Thanks for the interesting insight. 1. What would you recommend to model multi-thread or multi-process problems on the same system? Is there a good read to give recommendations? 2. Is there a good overview on trade-offs between CSP, Actor model and other methods for this? 3. Are you aware of any process group models?

Taikonerd · a year ago

The problem (in my mind) with using P is that only a small % of problems are formalizable as communicating state machines.

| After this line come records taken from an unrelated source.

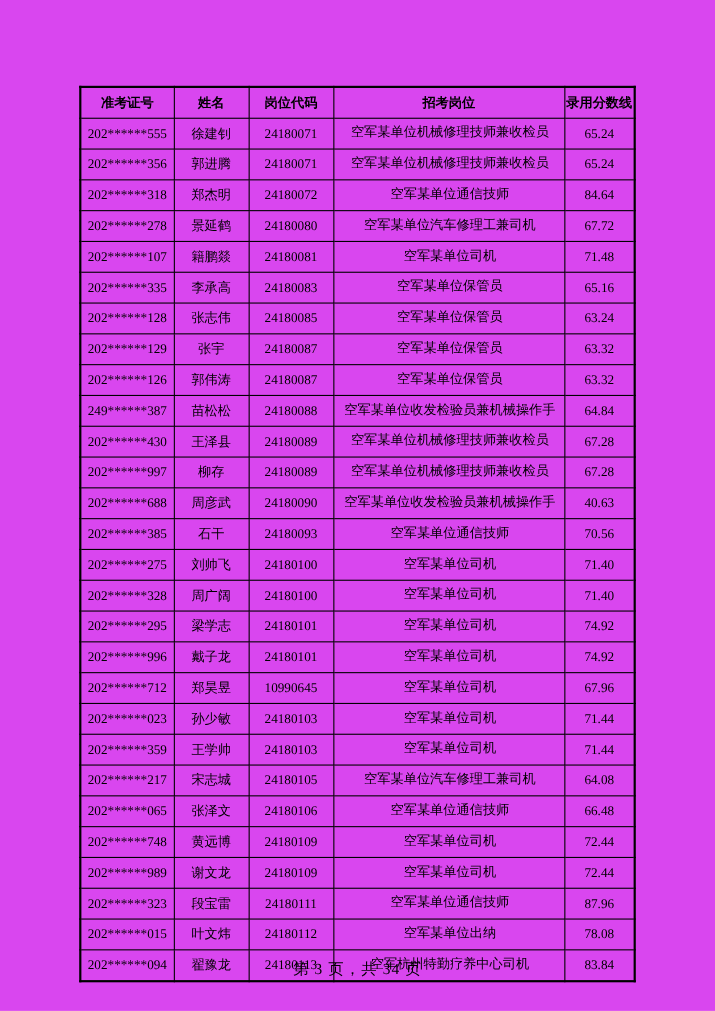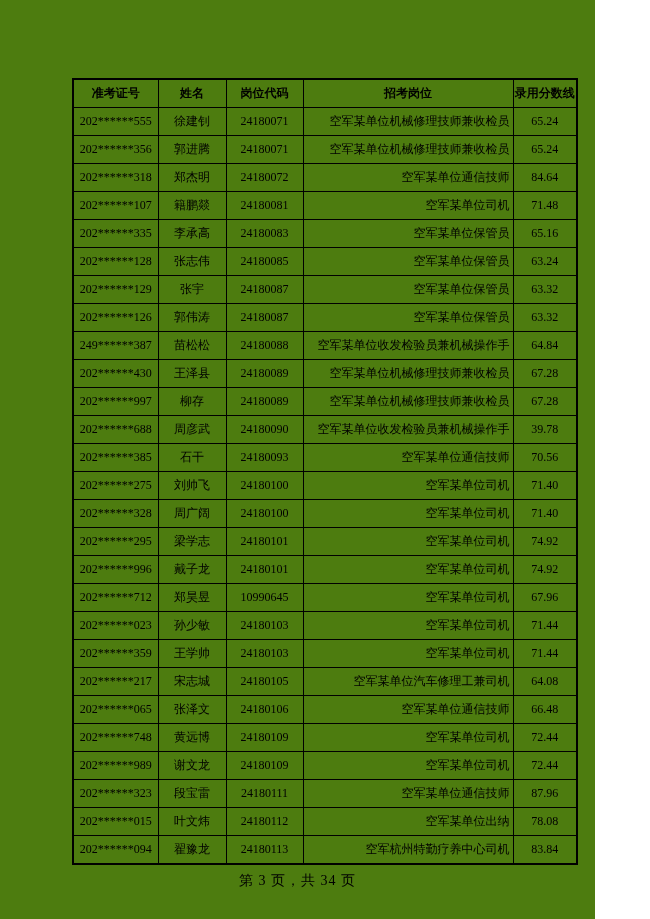--- a/index.html
+++ b/index.html
@@ -10,23 +10,23 @@
   body {
     width: 650px;
     height: 919px;
     font-family: "Liberation Serif", "DejaVu Serif", serif;
     color: #000000;
     position: relative;
     overflow: hidden;
   }
   .page {
     position: relative;
-    width: 595px;
+    width: 650px;
     height: 919px;
-    background: #4d7c0f;
+    background: #d946ef;
   }
   table.score-table {
     position: absolute;
     left: 72px;
     top: 78px;
     border-collapse: collapse;
     table-layout: fixed;
     border: 2px solid #000000;
   }
   .score-table th,
@@ -39,22 +39,23 @@
     text-align: center;
     white-space: nowrap;
     overflow: hidden;
     box-sizing: border-box;
   }
   .score-table th {
     font-weight: bold;
     padding: 0 1px;
   }
   .score-table td.col-position {
-    text-align: right;
+    text-align: center;
     padding-left: 5px;
+    font-family: Liberation Mono, monospace;
   }
   .page-footer {
     position: absolute;
     top: 872px;
     left: 0;
     width: 100%;
     text-align: center;
     font-size: 14px;
     letter-spacing: 1px;
   }
@@ -97,20 +98,27 @@
           <td>65.24</td>
         </tr>
         <tr>
           <td>202******318</td>
           <td>郑杰明</td>
           <td>24180072</td>
           <td class="col-position">空军某单位通信技师</td>
           <td>84.64</td>
         </tr>
         <tr>
+          <td>202******278</td>
+          <td>景延鹤</td>
+          <td>24180080</td>
+          <td class="col-position">空军某单位汽车修理工兼司机</td>
+          <td>67.72</td>
+        </tr>
+        <tr>
           <td>202******107</td>
           <td>籍鹏燚</td>
           <td>24180081</td>
           <td class="col-position">空军某单位司机</td>
           <td>71.48</td>
         </tr>
         <tr>
           <td>202******335</td>
           <td>李承高</td>
           <td>24180083</td>
@@ -157,21 +165,21 @@
           <td>柳存</td>
           <td>24180089</td>
           <td class="col-position">空军某单位机械修理技师兼收检员</td>
           <td>67.28</td>
         </tr>
         <tr>
           <td>202******688</td>
           <td>周彦武</td>
           <td>24180090</td>
           <td class="col-position">空军某单位收发检验员兼机械操作手</td>
-          <td>39.78</td>
+          <td>40.63</td>
         </tr>
         <tr>
           <td>202******385</td>
           <td>石干</td>
           <td>24180093</td>
           <td class="col-position">空军某单位通信技师</td>
           <td>70.56</td>
         </tr>
         <tr>
           <td>202******275</td>

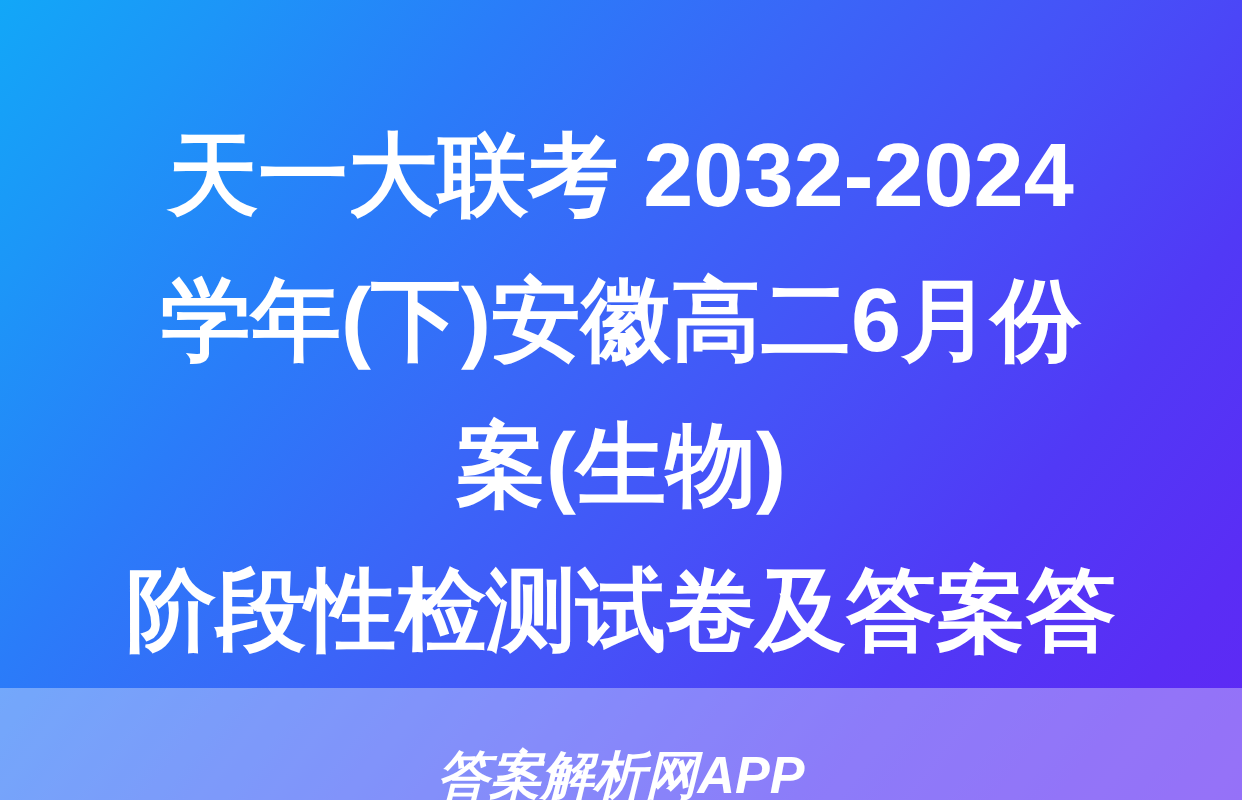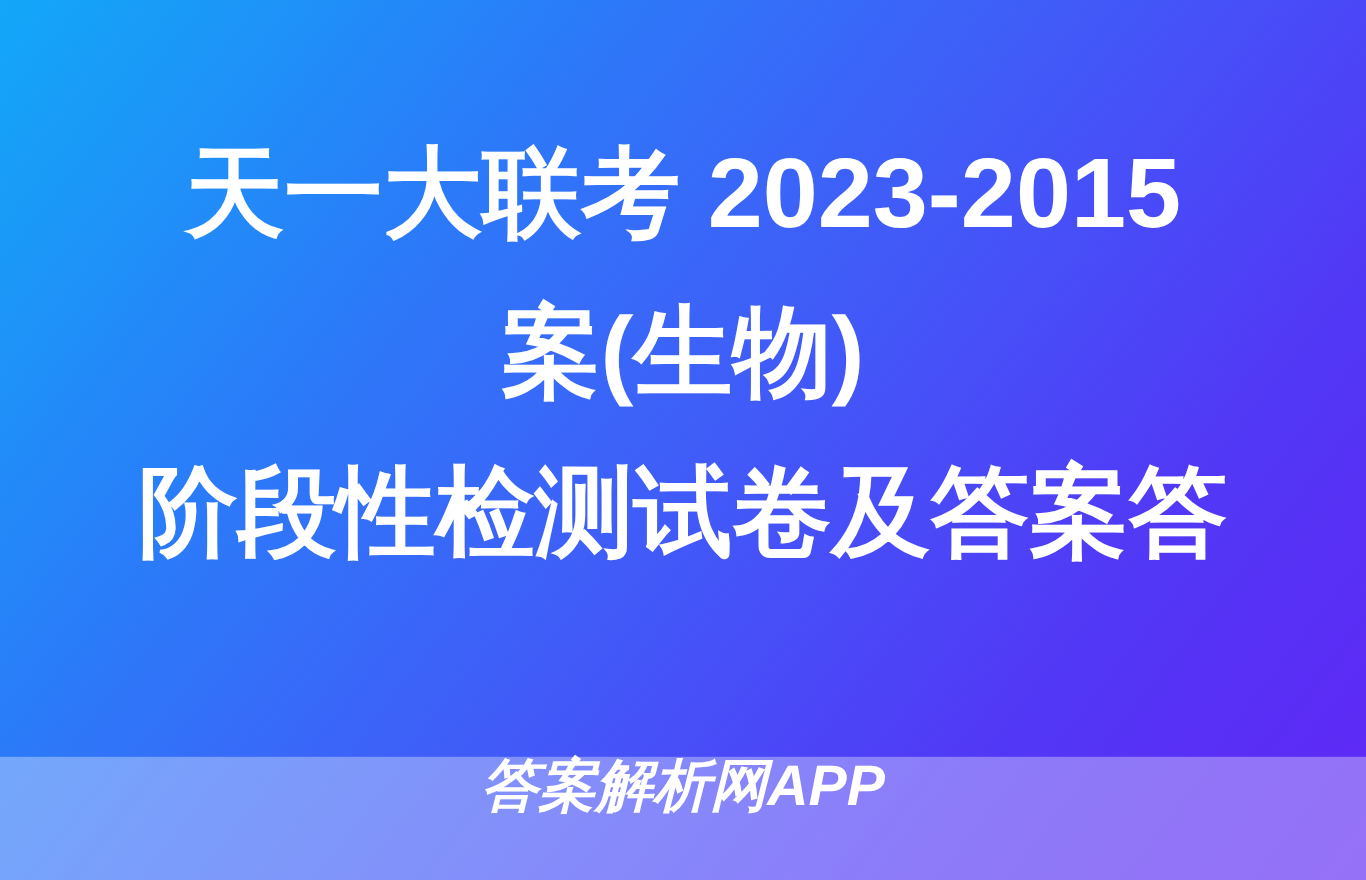--- a/index.html
+++ b/index.html
@@ -53,21 +53,21 @@
 
   
   #footer-band {
     position: absolute;
     left: 0;
     right: 0;
     bottom: 0;
     height: 112px;
     background: rgba(255, 255, 255, 0.34);
     display: flex;
-    align-items: flex-start;
+    align-items: flex-end;
     justify-content: center;
     margin-top: 21px;
   }
 
   #footer-text {
     color: #ffffff;
     font-size: 52px;
     font-weight: 700;
     font-style: italic;
     letter-spacing: 0px;
@@ -75,21 +75,22 @@
     white-space: nowrap;
     transform: translateY(1px);
   }
 </style>
 </head>
 <body>
 
 <div id="banner">
 
   <div id="title-block">
-    <span class="title-line">天一大联考 2023-2015</span>
+    <span class="title-line">天一大联考 2032-2024</span>
+    <span class="title-line">学年(下)安徽高二6月份</span>
     <span class="title-line">案(生物)</span>
     <span class="title-line">阶段性检测试卷及答案答</span>
   </div>
 
   <div id="footer-band">
     <span id="footer-text">答案解析网APP</span>
   </div>
 
 </div>
 

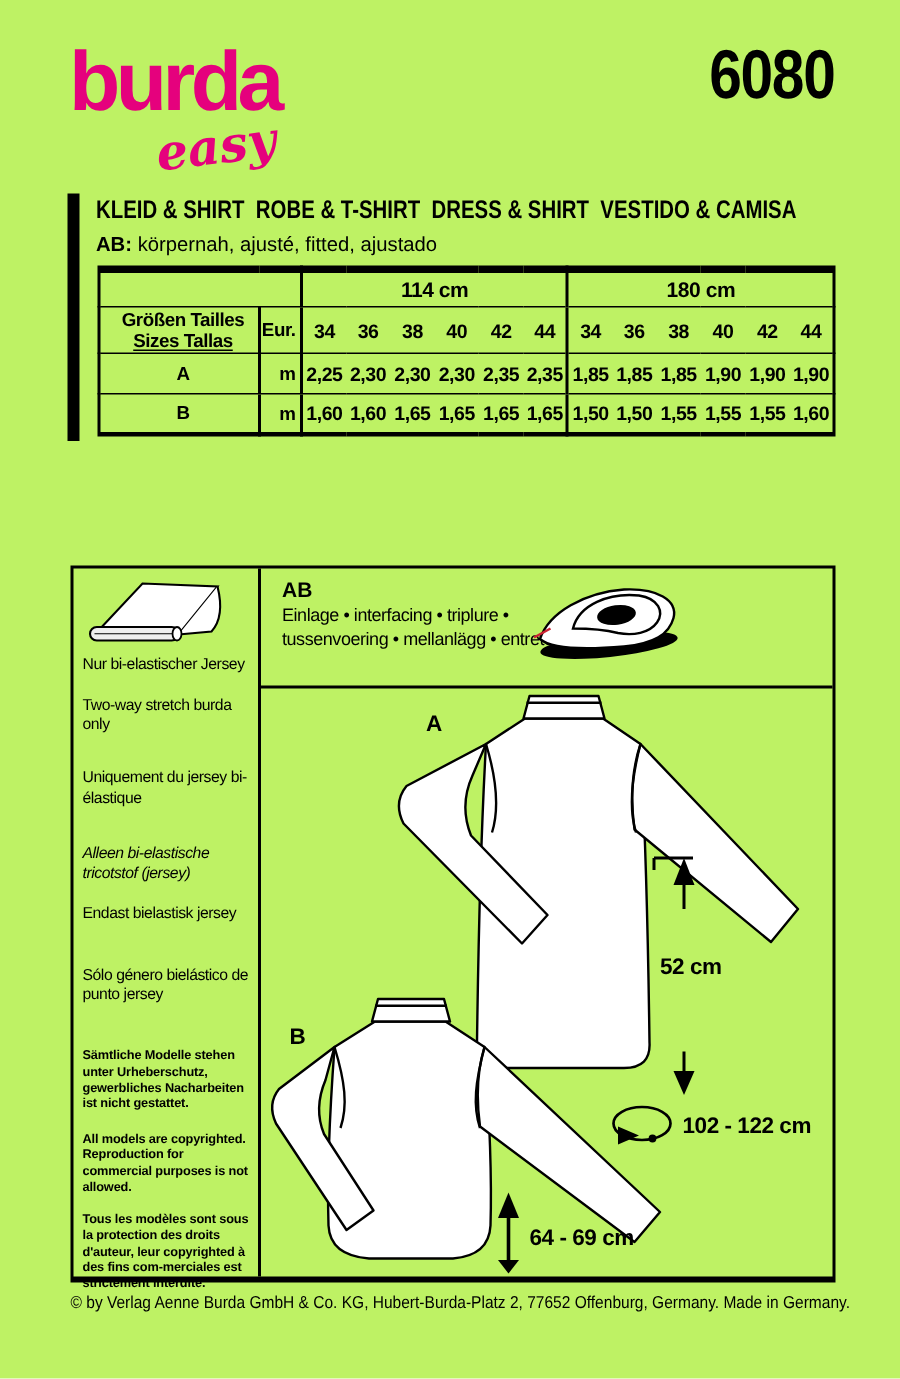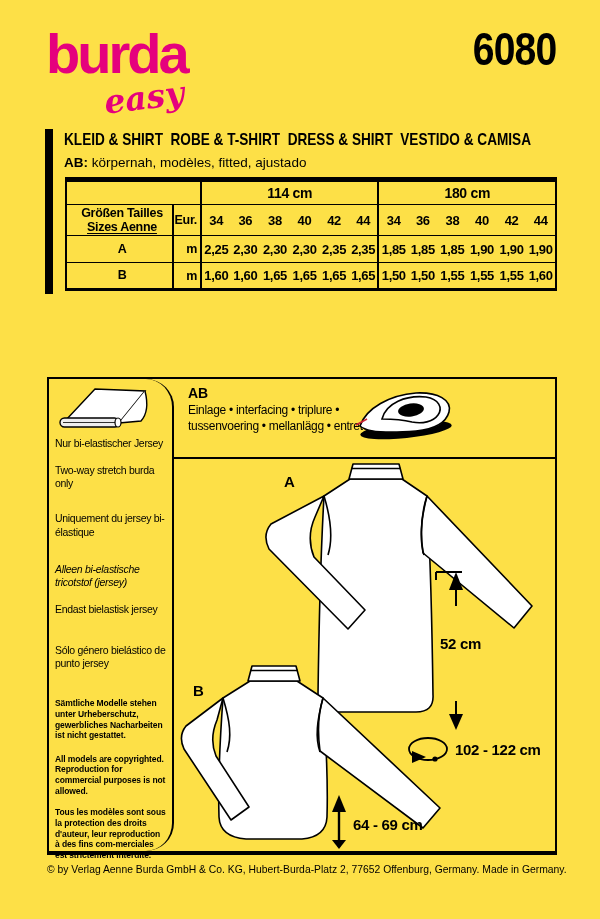--- a/index.html
+++ b/index.html
@@ -1,18 +1,18 @@
 <!DOCTYPE html>
 <html><head>
 <meta charset="utf-8">
 <style>
   * { margin:0; padding:0; box-sizing:border-box; }
   html,body { background:#fff; }
   body { font-family:"Liberation Sans", sans-serif; color:#000; }
-  .sheet { position:relative; width:600px; height:919px; background:#fde047; overflow:hidden; }
+  .sheet { position:relative; width:600px; height:919px; background:#bef264; overflow:hidden; }
 
   
   .logo { position:absolute; left:46px; top:26px; width:200px; height:95px; }
   .logo-main { font-weight:bold; font-size:56px; letter-spacing:-3px; color:#e5017d; line-height:1; }
   .logo-sub { position:absolute; left:58px; top:52px; font-family:"DejaVu Serif", serif; font-style:italic; font-weight:bold; font-size:33px; color:#e5017d; transform:rotate(-7deg); }
   .pattern-number { position:absolute; right:44px; top:22px; font-weight:bold; font-size:46px; transform:scaleX(.85); transform-origin:right top; letter-spacing:-1px; }
 
   .left-bar { position:absolute; left:45px; top:129px; width:8px; height:165px; background:#000; }
 
   .title { position:absolute; left:64px; top:130px; font-weight:bold; font-size:17px; white-space:pre; transform:scaleX(.8); transform-origin:left top; letter-spacing:0; }
@@ -27,21 +27,21 @@
   .ftable tr.r2 td { height:31px; }
   .ftable tr.r3 td, .ftable tr.r4 td { height:27px; }
   .ftable td.v-right { border-right:2px solid #000; }
   .ftable td.lblcell { text-align:center; padding-left:5px; font-size:12.5px; line-height:1.15; }
   .ftable td.unitcell { text-align:right; padding-right:3px; font-size:12.5px; }
   .u-line { text-decoration:underline; text-underline-offset:2px; }
 
   
   .box { position:absolute; left:47px; top:377px; width:510px; height:478px;
          border:2px solid #000; border-bottom-width:4px; display:flex; }
-  .box-sidebar { width:125px; border-right:2px solid #000; padding:4px 6px 0 6px;border-radius:28px; }
+  .box-sidebar { width:125px; border-right:2px solid #000; padding:4px 6px 0 6px; }
   .fabric-icon { display:block; margin:0 0 2px 0; }
   .side-note { font-size:10.5px; line-height:1.25; letter-spacing:-0.3px; }
   .side-note.n1 { margin-top:14px; } .side-note.n2 { margin-top:22px; }
   .side-note.n3 { margin-top:24px;font-style:italic; } .side-note.n4 { margin-top:14px; }
   .side-note.n5 { margin-top:28px; }
   .side-copy { font-size:8.5px; font-weight:bold; line-height:1.25; letter-spacing:-0.1px; }
   .side-copy.c0 { margin-top:28px; } .side-copy.c1 { margin-top:13px; } .side-copy.c2 { margin-top:11px; }
 
   .box-main { flex:1; position:relative; }
   .main-strip { height:80px; border-bottom:2px solid #000; position:relative; }
@@ -63,38 +63,38 @@
 
   <div class="logo">
     <div class="logo-main">burda</div>
     <div class="logo-sub">easy</div>
   </div>
   <div class="pattern-number">6080</div>
 
   <div class="left-bar"></div>
 
   <div class="title">KLEID &amp; SHIRT  ROBE &amp; T-SHIRT  DRESS &amp; SHIRT  VESTIDO &amp; CAMISA</div>
-  <div class="subtitle"><b>AB:</b>&nbsp;<span>körpernah, modèles, fitted, ajustado</span></div>
+  <div class="subtitle"><b>AB:</b>&nbsp;<span>körpernah, ajusté, fitted, ajustado</span></div>
 
   <table class="ftable">
     <colgroup>
       <col style="width:107px">
         <col style="width:28px">
       <col span="12">
     </colgroup>
     <tbody>
         <tr class="r1">
       <td colspan="2" class="v-right"></td>
       <td colspan="6" class="v-right">114 cm</td>
       <td colspan="6">180 cm</td>
     </tr>
     <tr class="r2">
       <td class="lblcell v-right">
         <div>Größen  Tailles</div>
-        <div class="u-line">Sizes  Aenne</div>
+        <div class="u-line">Sizes  Tallas</div>
       </td>
       <td class="unitcell v-right">Eur.</td>
       <td>34</td>
       <td>36</td>
       <td>38</td>
       <td>40</td>
       <td>42</td>
       <td class="v-right">44</td>
       <td>34</td>
       <td>36</td>
@@ -149,21 +149,21 @@
         <ellipse cx="63" cy="39.5" rx="3" ry="4.5" fill="#fff" stroke="#000" stroke-width="1.2"></ellipse>
       </svg>
       <div class="side-note n0">Nur bi-elastischer Jersey</div>
       <div class="side-note n1">Two-way stretch burda only</div>
       <div class="side-note n2">Uniquement du jersey bi-élastique</div>
       <div class="side-note n3">Alleen bi-elastische tricotstof (jersey)</div>
       <div class="side-note n4">Endast bielastisk jersey</div>
       <div class="side-note n5">Sólo género bielástico de punto jersey</div>
       <div class="side-copy c0">Sämtliche Modelle stehen unter Urheberschutz, gewerbliches Nacharbeiten ist nicht gestattet.</div>
       <div class="side-copy c1">All models are copyrighted. Reproduction for commercial purposes is not allowed.</div>
-      <div class="side-copy c2">Tous les modèles sont sous la protection des droits d'auteur, leur reproduction à des fins com-merciales est strictement interdite.</div>
+      <div class="side-copy c2">Tous les modèles sont sous la protection des droits d'auteur, leur copyrighted à des fins com-merciales est strictement interdite.</div>
     </div>
 
     <div class="box-main">
       <div class="main-strip">
         <div class="ab-label">AB</div>
         <div class="interfacing-text">Einlage • interfacing • triplure • tussenvoering • mellanlägg • entretela</div>
         <svg class="iron-icon" width="110" height="62" viewBox="0 0 110 62">
           <ellipse cx="54" cy="46" rx="46" ry="8" fill="#000" transform="rotate(-6 54 46)"></ellipse>
           <path d="M8,42 C14,24 38,11 64,9 C86,8 100,16 97,28 C94,39 84,45 64,47 C40,49 16,49 8,42 Z" fill="#fff" stroke="#000" stroke-width="1.6"></path>
           <path d="M30,35 C34,19 54,11 74,13 C87,15 91,24 86,31 C81,38 70,40 60,38 C48,35 38,35 30,35 Z" fill="#fff" stroke="#000" stroke-width="1.6"></path>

In your greenfield big data system, what were the state machines? What states could they be in?

gqgs · a year ago

Cool anecdote but I'm not sure how reasonable it is to expect every person to have expert domain knowledge and recall of every single computer science field just because they got a job to work at Amazon or any other MAANG company.

Deleted Comment

atdt · a year ago

OK, I will be the useful idiot. I don't fully understand your anecdote. Could you explain what is exactly it that you perceived and that the other engineer failed to see?

sethammons · a year ago

Periodic and regular cycles (sine wave) suggests that there is over correction happening in the system, preventing a stable point. More regular measurements or tempered corrections may be called for.

Concrete example: the system sees it's queue utilization as high so it throttles incoming requests, but for too long, the queue looks super healthy on the next check, so the throttle removed but too long until checking again, and now the util is too high again.

georgeburdell · a year ago

A graph of what?

Deleted Comment